Studio album by The Boys Next Door
- Released: June 1979
- Recorded: June 1978 Side A recorded at Alan Eaton Studios (Melbourne) January 1979 Side B produced at Richmond Recorders
- Genres: Post-punk; punk rock; art punk;
- Length: 31:56
- Label: Mushroom Records
- Producer: The Boys Next Door

The Boys Next Door chronology
|  | Door, Door (1979) | Hee Haw (1979) |

Singles from Door, Door
- "Shivers" Released: May 1979;

= Door, Door =

Door, Door is the debut album by Australian rock band The Boys Next Door. The album was recorded before the band left Australia for London in 1980, at which point they changed their name to The Birthday Party and created the body of work for which they are most recognised. Likewise, the album is different stylistically from their later work, being less dark and slightly more poppy.

Professional ratings
Review scores
| Source | Rating |
| AllMusic | Star |

== Background ==
The band recorded a full album in June 1978 as a four-piece. Shortly afterwards, Rowland S. Howard joined as second guitarist and the group discarded half of these songs and recorded five new tracks in January 1979. These were featured on side two of the released LP (tracks 6–10 of the CD release). Of the "missing" half-album, only a demo of the song "Sex Crimes" has ever been released (in 2005).

== Legacy ==
Vocalist Nick Cave later said of the album, "We were adolescents and very late developers. There was a period where we were confused and had a lot of problems and we put out an album like Door, Door which is a product of all those things. I mean, it was a complete wet dream that record. I hate it. It reeks of a band trying to be musically intelligent and write clever, witty lyrics. It's a complete wank".

++++++++++++++++++++

> [WHAT NEEDS TO BE DONE]:
Answer the following from the Door, Door article:
1. Which label released the album?
2. Who joined the band as second guitarist after the June 1978 recording?
3. What name did the band take after leaving Australia for London in 1980?

> [RECORDED DATA]:

++++++++++++++++++++

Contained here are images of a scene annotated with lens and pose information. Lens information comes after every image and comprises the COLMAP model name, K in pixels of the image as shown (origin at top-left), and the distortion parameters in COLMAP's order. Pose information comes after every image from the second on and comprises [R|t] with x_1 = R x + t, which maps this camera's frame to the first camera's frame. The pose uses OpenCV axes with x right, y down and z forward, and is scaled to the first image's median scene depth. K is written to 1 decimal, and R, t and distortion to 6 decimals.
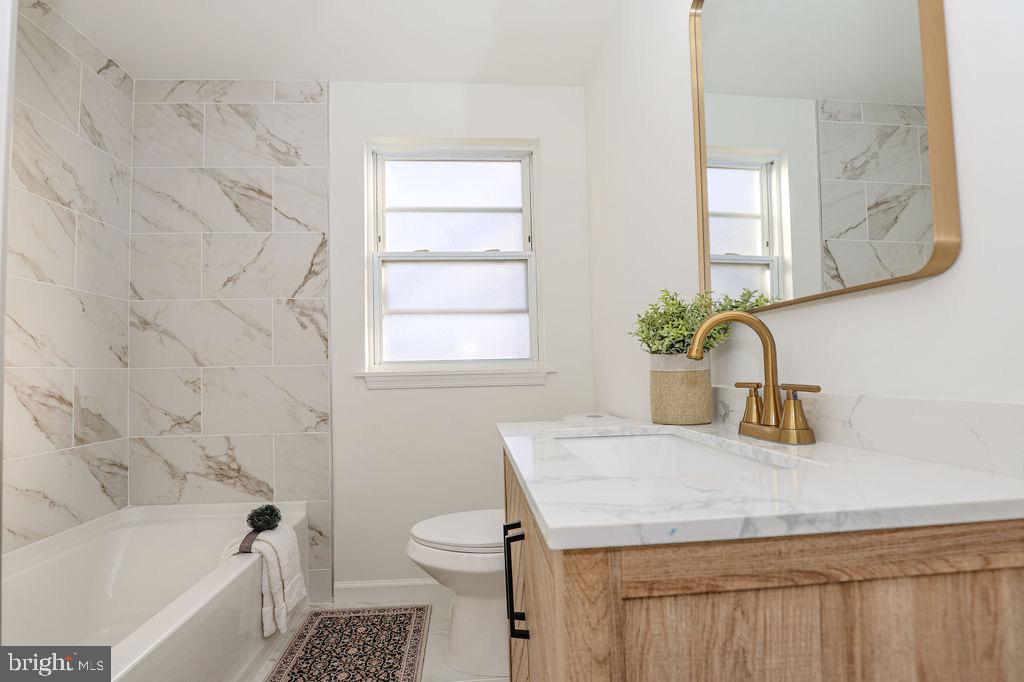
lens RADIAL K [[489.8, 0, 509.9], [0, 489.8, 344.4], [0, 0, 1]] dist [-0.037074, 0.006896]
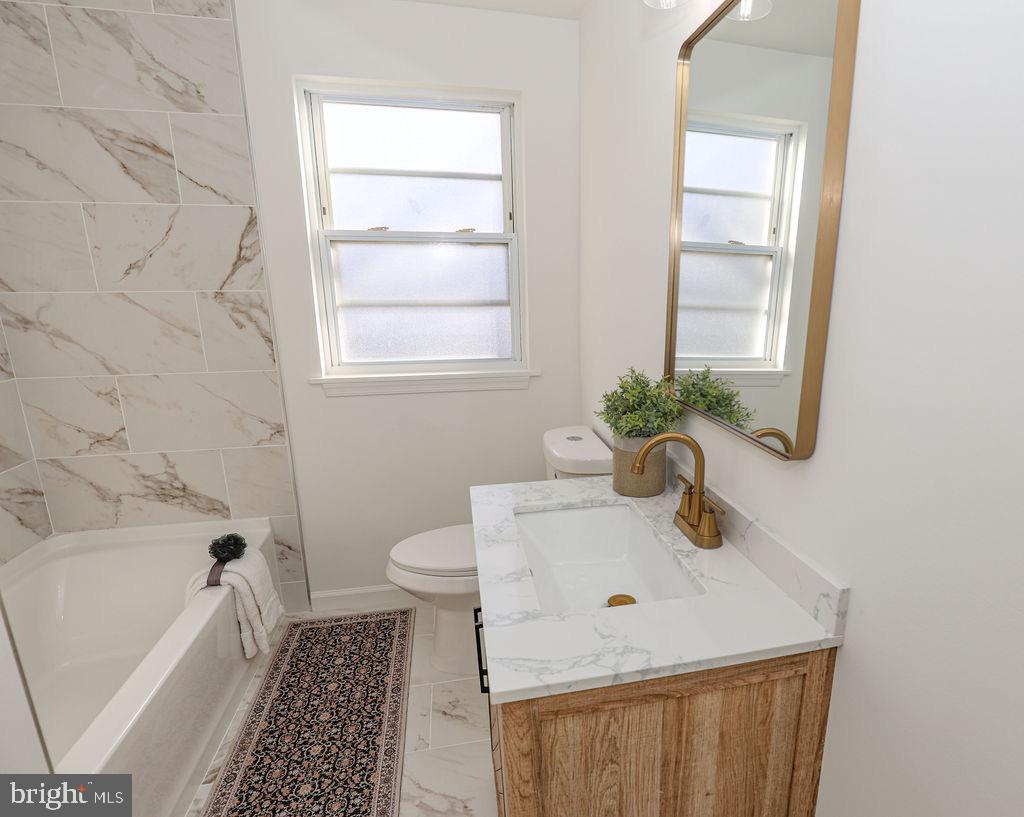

++++++++++++++++++++

> [COMPLETED TASK]:
1. Mushroom Records
2. Rowland S. Howard
3. The Birthday Party